The Noir Forties: The American People from Victory to Cold War

Richard Lingeman. Nation Books, 2012. 420 pages. $29.99.

By Benjamin Franklin Martin

According to Richard Lingeman, senior editor of The Nation, America’s political left believed that the “spirit of equality of sacrifice instilled by New Deal culture,” which became “a national ideal during the war,” would generate a future of domestic social democracy and international concord.  Only five years after V-J Day, the United States had instead embraced repression at home and Cold War abroad.

In the wake of Rooseveltian-led recovery from the Great Depression and victory in war, the political right revived its attack on the version of America that was emerging in the 1930s and 1940s.  A religious revival and promulgation of moral dogmas attacked the loosened strictures on sexual morality and racial segregation.  Big business tempered the gains of labor unions through a rampant consumerism and the availability of new workers from among the veterans now returned home.  Opponents of the New Deal found their scripture in Friedrich Hayek’s The Road to Serfdom(1944), with its argument that “socialism led directly to totalitarianism.”  The American Medical Association denounced the proposal for government-financed health care as a “monstrosity of Bolshevik Bureaucracy.” 

Stalin’s imposition of communist puppet-state dictatorships in the eastern European nations destroyed any dream of continuing the wartime amity.  The Berlin Blockade in 1948 to 1949 and North Korea’s invasion of South Korea in 1950 brought the nightmare of Cold War.  To confront the Soviet Union, the United States proclaimed the Truman Doctrine, distributed Marshall Plan aid, formed the North Atlantic Treaty Organization, and sent troops to defend South Korea.  The revelation of Soviet spies stealing atomic bomb secrets generated a “Red Scare” that led in 1950 to Joseph McCarthy’s wild accusations of communists hiding throughout the government and to the McCarran Act, which required communists to register and barred them from holding office.

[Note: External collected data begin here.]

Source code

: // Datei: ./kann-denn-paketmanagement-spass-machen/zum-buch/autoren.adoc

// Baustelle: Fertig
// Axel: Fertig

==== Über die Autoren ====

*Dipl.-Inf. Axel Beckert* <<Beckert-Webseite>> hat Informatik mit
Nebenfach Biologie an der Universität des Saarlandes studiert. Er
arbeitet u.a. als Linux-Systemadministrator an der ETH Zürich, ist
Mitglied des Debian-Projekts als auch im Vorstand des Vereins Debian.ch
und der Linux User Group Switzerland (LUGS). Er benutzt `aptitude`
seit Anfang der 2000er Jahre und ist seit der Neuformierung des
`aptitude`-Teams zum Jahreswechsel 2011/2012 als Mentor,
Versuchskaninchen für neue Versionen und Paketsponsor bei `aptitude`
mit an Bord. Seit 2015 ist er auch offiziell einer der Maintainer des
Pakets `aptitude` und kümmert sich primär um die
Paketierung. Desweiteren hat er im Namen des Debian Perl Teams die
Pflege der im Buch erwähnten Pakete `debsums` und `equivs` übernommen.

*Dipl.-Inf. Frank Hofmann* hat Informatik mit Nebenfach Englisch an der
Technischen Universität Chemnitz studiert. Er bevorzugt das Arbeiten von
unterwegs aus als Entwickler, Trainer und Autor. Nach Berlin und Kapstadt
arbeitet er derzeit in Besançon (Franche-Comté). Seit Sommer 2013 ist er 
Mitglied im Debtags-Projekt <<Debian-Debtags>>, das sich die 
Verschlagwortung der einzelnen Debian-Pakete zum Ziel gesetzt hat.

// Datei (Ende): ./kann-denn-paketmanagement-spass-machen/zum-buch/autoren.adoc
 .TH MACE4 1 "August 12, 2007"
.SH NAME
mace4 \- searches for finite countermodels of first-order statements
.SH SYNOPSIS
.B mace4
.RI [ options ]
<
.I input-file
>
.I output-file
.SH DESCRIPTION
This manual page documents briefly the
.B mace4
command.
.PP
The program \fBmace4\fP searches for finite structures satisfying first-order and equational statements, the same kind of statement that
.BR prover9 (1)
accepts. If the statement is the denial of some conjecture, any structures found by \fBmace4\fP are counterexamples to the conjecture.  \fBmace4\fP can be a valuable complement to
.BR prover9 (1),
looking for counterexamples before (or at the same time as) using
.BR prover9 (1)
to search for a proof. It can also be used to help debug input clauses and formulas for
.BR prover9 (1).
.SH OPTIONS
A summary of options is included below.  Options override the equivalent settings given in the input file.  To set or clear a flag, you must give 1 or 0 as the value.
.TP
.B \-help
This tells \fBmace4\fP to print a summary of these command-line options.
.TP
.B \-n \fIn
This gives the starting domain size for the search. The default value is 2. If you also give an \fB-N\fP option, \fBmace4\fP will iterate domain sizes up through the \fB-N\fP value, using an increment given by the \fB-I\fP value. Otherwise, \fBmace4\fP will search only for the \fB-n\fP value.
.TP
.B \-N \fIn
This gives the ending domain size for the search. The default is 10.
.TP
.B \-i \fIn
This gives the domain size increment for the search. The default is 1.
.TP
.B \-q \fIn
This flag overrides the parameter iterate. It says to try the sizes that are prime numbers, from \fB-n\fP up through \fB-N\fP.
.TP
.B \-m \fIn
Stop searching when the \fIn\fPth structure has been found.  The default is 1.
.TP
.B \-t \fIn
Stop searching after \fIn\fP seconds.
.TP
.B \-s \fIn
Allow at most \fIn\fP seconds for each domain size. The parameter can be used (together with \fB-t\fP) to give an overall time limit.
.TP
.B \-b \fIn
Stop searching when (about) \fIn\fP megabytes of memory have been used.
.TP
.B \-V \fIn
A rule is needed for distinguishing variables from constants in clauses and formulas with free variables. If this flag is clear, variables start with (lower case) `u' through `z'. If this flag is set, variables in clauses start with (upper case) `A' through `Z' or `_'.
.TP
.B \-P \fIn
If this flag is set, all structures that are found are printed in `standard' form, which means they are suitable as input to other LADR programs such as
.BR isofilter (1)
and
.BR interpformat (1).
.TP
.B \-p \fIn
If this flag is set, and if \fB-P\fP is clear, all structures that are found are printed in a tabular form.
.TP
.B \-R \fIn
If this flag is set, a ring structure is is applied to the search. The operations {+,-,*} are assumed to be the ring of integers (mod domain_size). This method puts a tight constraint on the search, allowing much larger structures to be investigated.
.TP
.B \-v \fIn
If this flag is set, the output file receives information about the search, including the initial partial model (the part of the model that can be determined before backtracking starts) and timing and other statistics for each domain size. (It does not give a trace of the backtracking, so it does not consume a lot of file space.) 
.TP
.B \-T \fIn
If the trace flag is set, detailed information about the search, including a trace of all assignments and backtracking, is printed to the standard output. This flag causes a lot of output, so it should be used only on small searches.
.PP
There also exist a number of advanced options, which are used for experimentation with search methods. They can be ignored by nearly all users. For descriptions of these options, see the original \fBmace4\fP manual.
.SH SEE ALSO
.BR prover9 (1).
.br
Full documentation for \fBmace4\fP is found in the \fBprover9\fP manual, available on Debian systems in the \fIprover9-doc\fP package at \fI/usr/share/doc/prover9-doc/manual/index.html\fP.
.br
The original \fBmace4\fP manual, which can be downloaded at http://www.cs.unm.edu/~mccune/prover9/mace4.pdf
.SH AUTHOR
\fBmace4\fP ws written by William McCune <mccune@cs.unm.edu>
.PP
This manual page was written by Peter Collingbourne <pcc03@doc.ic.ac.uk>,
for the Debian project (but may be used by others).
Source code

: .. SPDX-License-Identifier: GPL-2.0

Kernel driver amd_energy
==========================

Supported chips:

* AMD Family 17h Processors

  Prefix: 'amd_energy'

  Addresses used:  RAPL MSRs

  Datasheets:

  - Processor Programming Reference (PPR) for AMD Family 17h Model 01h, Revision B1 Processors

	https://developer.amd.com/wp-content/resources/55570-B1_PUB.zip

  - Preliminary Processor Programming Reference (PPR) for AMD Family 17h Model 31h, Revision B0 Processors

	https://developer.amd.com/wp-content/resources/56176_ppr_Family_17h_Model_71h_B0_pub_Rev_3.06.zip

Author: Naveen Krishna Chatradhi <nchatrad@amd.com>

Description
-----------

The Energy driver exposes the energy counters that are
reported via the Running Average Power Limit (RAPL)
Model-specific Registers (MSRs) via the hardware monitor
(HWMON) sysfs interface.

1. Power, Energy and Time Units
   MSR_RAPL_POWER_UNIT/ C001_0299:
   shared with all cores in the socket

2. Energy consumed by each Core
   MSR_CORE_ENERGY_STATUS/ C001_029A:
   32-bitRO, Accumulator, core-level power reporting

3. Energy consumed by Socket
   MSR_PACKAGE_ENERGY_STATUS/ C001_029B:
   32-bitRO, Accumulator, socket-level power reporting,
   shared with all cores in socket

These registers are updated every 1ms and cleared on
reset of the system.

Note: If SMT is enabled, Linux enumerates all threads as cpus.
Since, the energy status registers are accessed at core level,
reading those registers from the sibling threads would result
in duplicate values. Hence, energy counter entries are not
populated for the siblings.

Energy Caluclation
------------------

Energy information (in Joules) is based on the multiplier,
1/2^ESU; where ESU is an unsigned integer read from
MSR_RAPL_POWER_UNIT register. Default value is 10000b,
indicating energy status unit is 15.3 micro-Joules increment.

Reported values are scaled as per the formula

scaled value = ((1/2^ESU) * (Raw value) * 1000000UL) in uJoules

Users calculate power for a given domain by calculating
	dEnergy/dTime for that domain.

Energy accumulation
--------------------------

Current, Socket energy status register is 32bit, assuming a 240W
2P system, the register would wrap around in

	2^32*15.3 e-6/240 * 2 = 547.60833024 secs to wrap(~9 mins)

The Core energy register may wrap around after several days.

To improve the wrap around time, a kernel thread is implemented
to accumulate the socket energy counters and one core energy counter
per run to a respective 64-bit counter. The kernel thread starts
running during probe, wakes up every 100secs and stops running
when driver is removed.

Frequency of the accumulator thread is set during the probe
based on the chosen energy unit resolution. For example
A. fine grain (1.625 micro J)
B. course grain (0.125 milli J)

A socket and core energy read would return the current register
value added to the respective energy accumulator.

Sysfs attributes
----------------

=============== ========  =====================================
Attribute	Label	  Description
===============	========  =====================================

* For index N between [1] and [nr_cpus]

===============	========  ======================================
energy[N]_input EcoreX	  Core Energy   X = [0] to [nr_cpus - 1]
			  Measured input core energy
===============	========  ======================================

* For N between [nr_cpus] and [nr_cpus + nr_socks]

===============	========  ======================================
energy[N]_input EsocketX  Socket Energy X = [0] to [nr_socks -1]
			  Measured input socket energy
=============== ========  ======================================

The perceived threat led to fundamental new institutions:  the organization of the military services under the Department of Defense and the creation of the Central Intelligence Agency and the National Security Council in 1947, then the enactment of the first peacetime draft with the Selective Service Act of 1948.  The strategy for the Cold War, “containment of the Soviet Union,” first proposed by George Kennan’s “Long Telegram” in February 1946, became the official national security policy in September 1950 with the adoption of NSC 68.

Lingeman deplores this regression from “chances missed, choices made, roads not taken.”  He claims that the films noirs of the late forties “seemed to catch the paranoia, the deception, the mendacity” of the period.  For an alternative, he presents his protagonist, Henry A. Wallace, Franklin D. Roosevelt’s vice president from 1941 to 1945.  When Wallace ran for president in 1948 as the nominee of the Progressive party, he called Democrats “the war party,” opposed the Truman Doctrine and loyalty programs, supported racial integration, and accepted Communist support.

Of course, Wallace won only 2.4 percent of the popular vote, finishing behind even Strom Thurmond and the Dixiecrat party.  Afterward, he said of Harry S. Truman, who had won reelection as president of the United States, “under no circumstances will I congratulate that son of a bitch.”  From the tone and style of this book, Lingeman appears to be just as angry that history did not turn out his way. 

Benjamin Franklin Martin (ΦΒΚ, Davidson College, 1969) is the Price Professor of History at Louisiana State University and a resident member of the Beta of Louisiana chapter of Phi Beta Kappa.